The iconography of the Birth of the Baptist is exemplified by the twelfth-century Byzantine Master’s image, with its domestic details of the bedchamber, the attendant women, the bathing of the baby, and the figure of Zechariah sitting apart, penning the name. By the late Middle Ages, in Western Europe, texts other than the Gospel had begun to enrich its representation, as in the examples by the Salimbeni brothers and Rogier, whose images include Mary. Luke is ambiguous regarding Mary’s presence at the birth, saying simply that she stayed with Elizabeth for three months and then returned home. Her presence was debated by theologians including St Ambrose and the Venerable Bede, both of whom accepted it, as did more popular (and later) writers such Jacobus de Voragine, the author of the Golden Legend, and the Pseudo-Bonaventure, who described how Mary cradled the baby in her arms and kissed him.

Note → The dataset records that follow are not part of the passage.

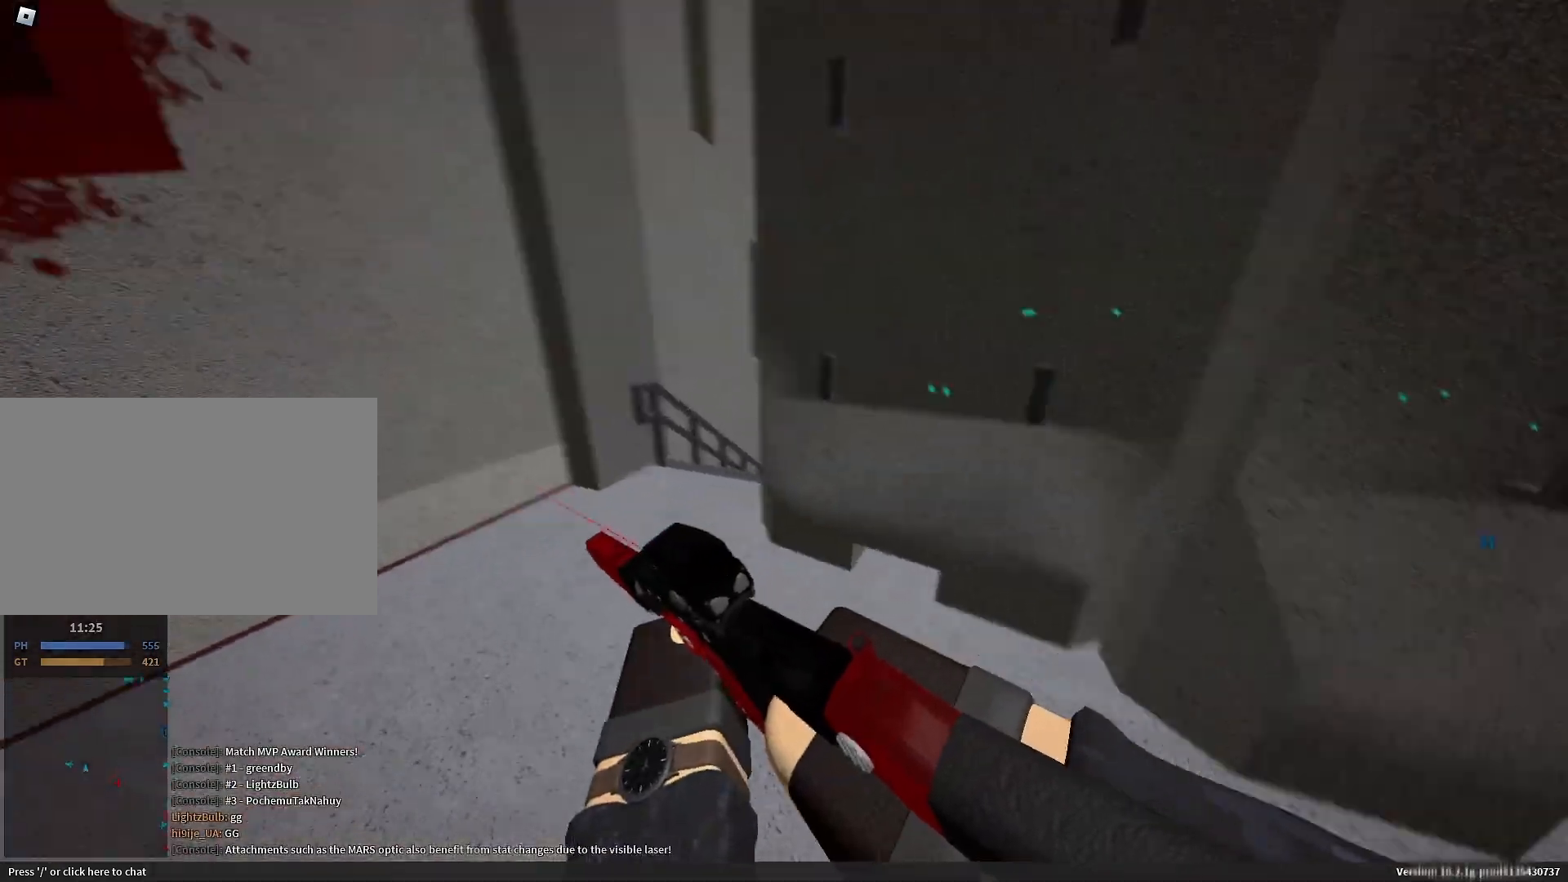
{"keys": ["a", "w"], "mouse": [], "events": [[267, "w", "up"], [400, "e", "down"], [500, "e", "up"], [500, "shift", "up"], [500, "w", "down"]]}
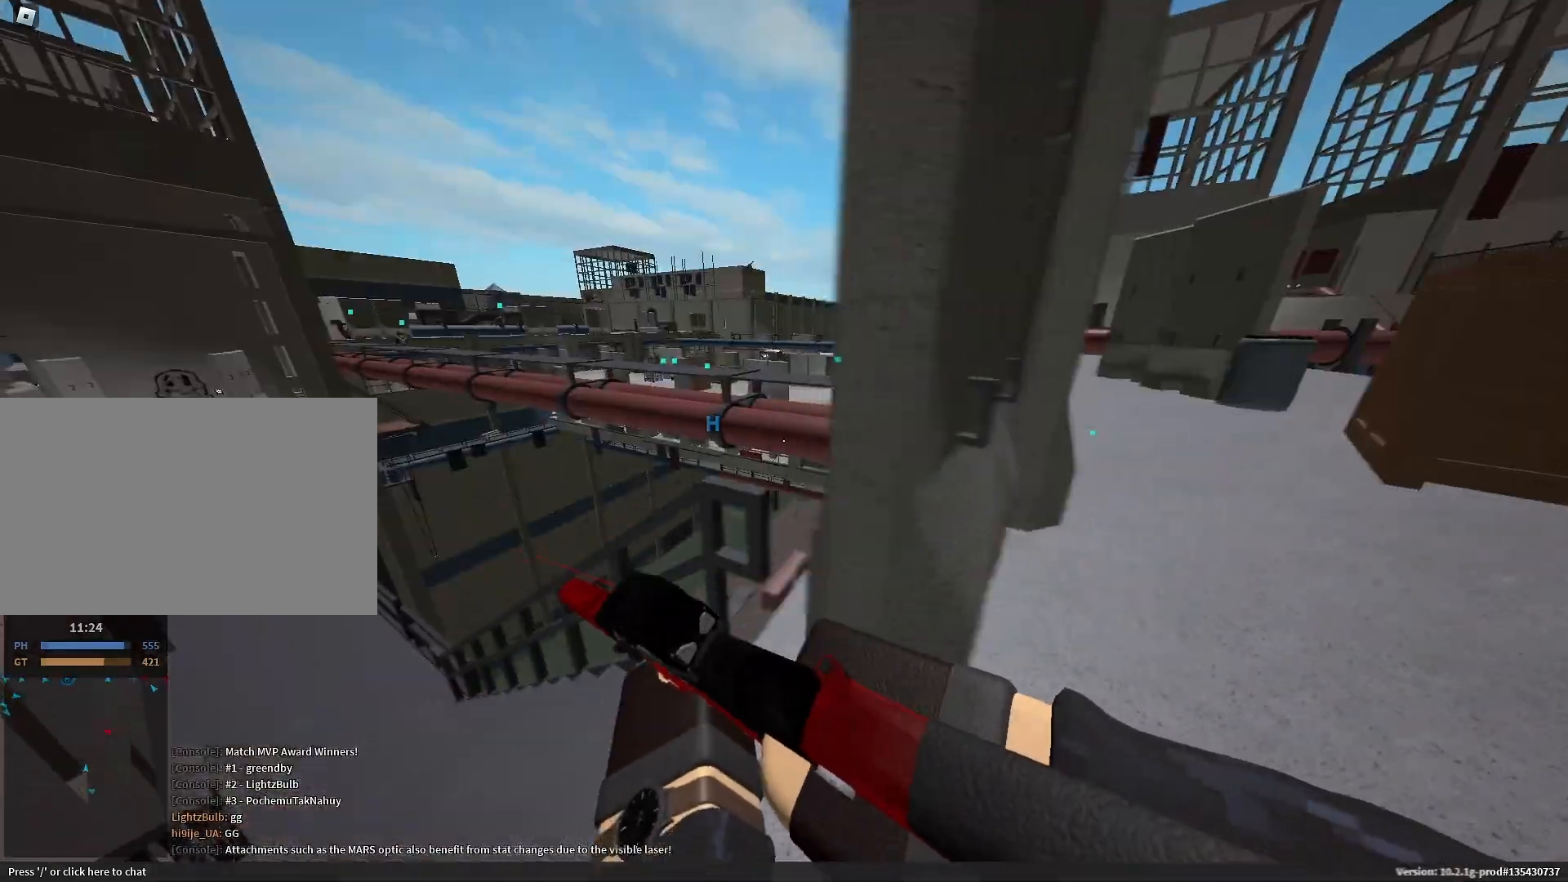
{"keys": ["a"], "mouse": [], "events": [[83, "w", "up"], [133, "e", "down"], [233, "e", "up"], [333, "a", "up"], [333, "d", "down"], [333, "e", "down"], [367, "d", "up"], [417, "a", "down"], [417, "e", "up"]]}
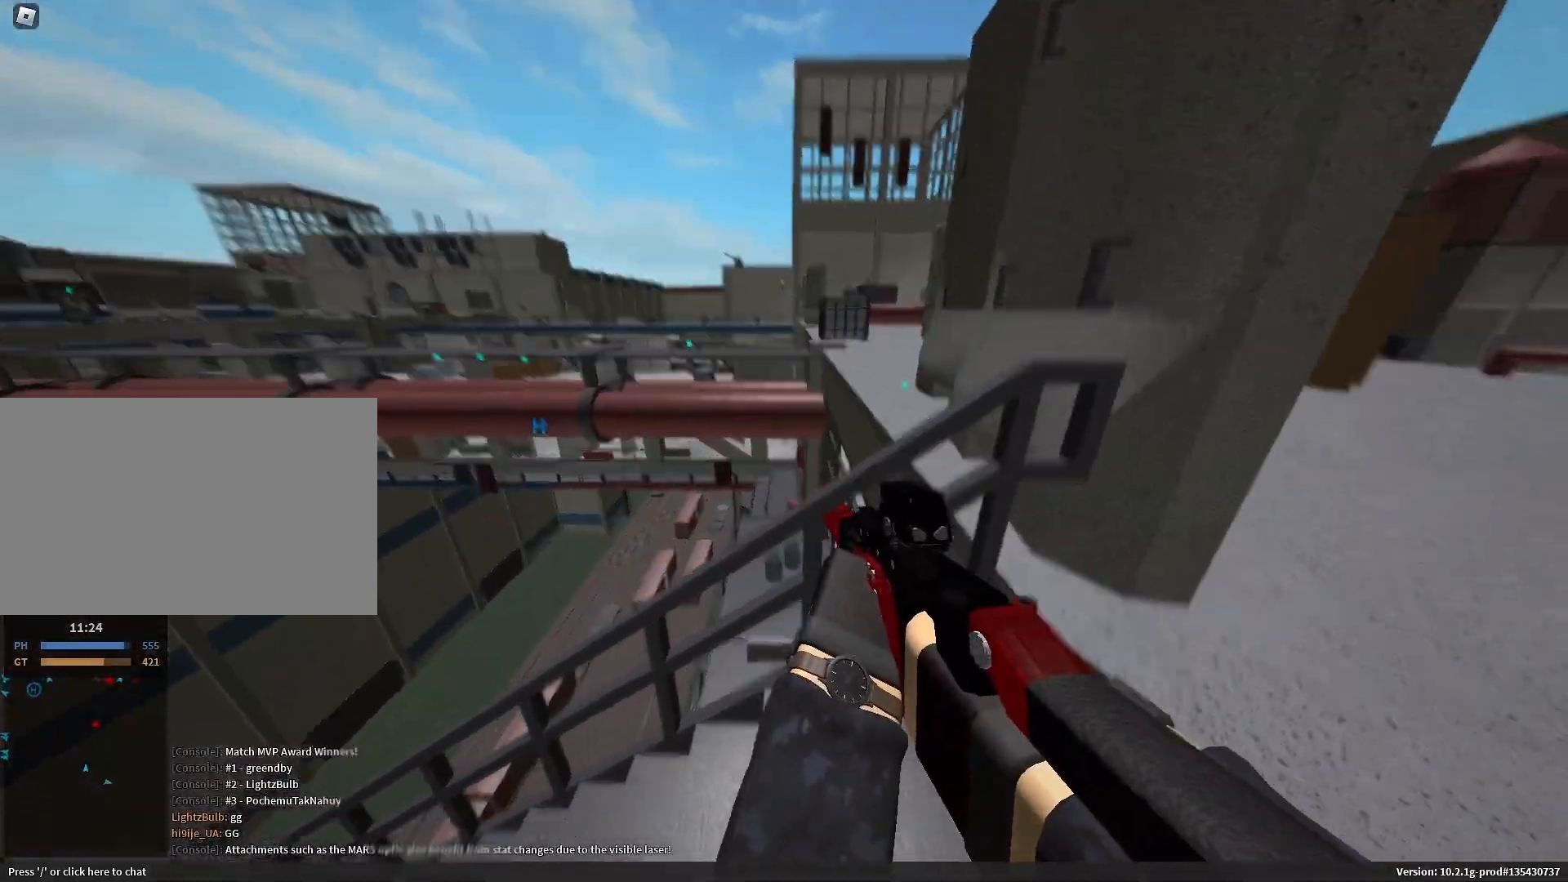
{"keys": ["a", "space", "w"], "mouse": [], "events": [[350, "a", "up"], [433, "a", "down"], [433, "space", "down"], [483, "w", "down"]]}
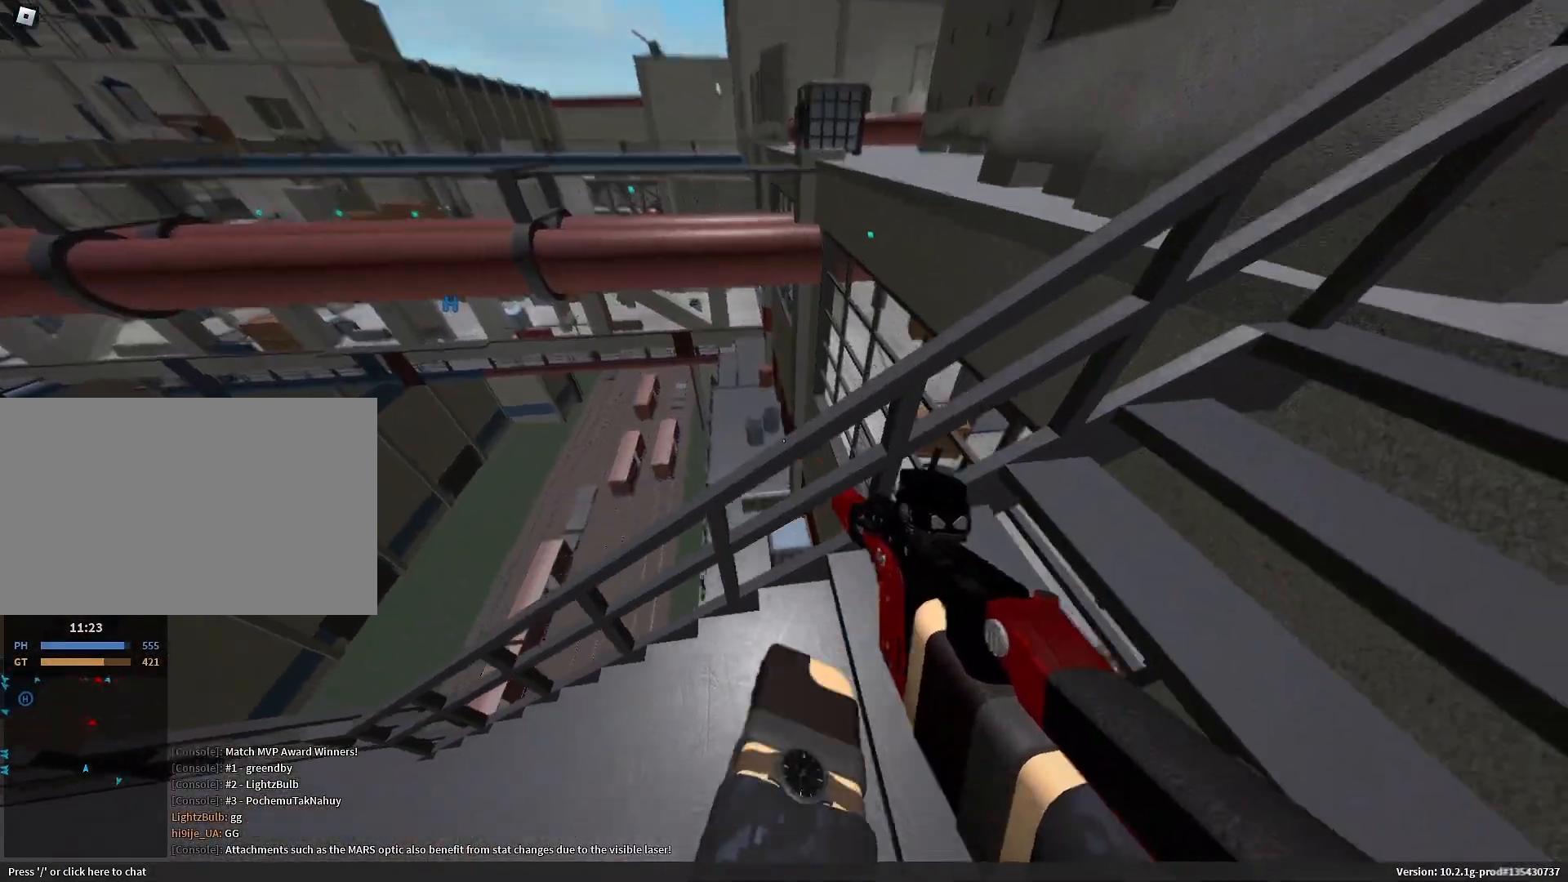
{"keys": ["shift"], "mouse": [], "events": [[33, "shift", "down"], [83, "space", "up"], [117, "w", "up"], [167, "3", "down"], [167, "w", "down"], [217, "a", "up"], [267, "3", "up"], [267, "w", "up"]]}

Her presence in these paintings reinforces the message of the birth of the Baptist as the prelude to the nativity and ministry of Christ.

Next exhibition: Luke 2:7

Luke 1:57–66

Revised Standard Version

57 Now the time came for Elizabeth to be delivered, and she gave birth to a son. 58And her neighbors and kinsfolk heard that the Lord had shown great mercy to her, and they rejoiced with her. 59And on the eighth day they came to circumcise the child; and they would have named him Zechariʹah after his father, 60but his mother said, “Not so; he shall be called John.” 61And they said to her, “None of your kindred is called by this name.” 62And they made signs to his father, inquiring what he would have him called. 63And he asked for a writing tablet, and wrote, “His name is John.” And they all marveled. 64And immediately his mouth was opened and his tongue loosed, and he spoke, blessing God. 65And fear came on all their neighbors. And all these things were talked about through all the hill country of Judea; 66and all who heard them laid them up in their hearts, saying, “What then will this child be?” For the hand of the Lord was with him.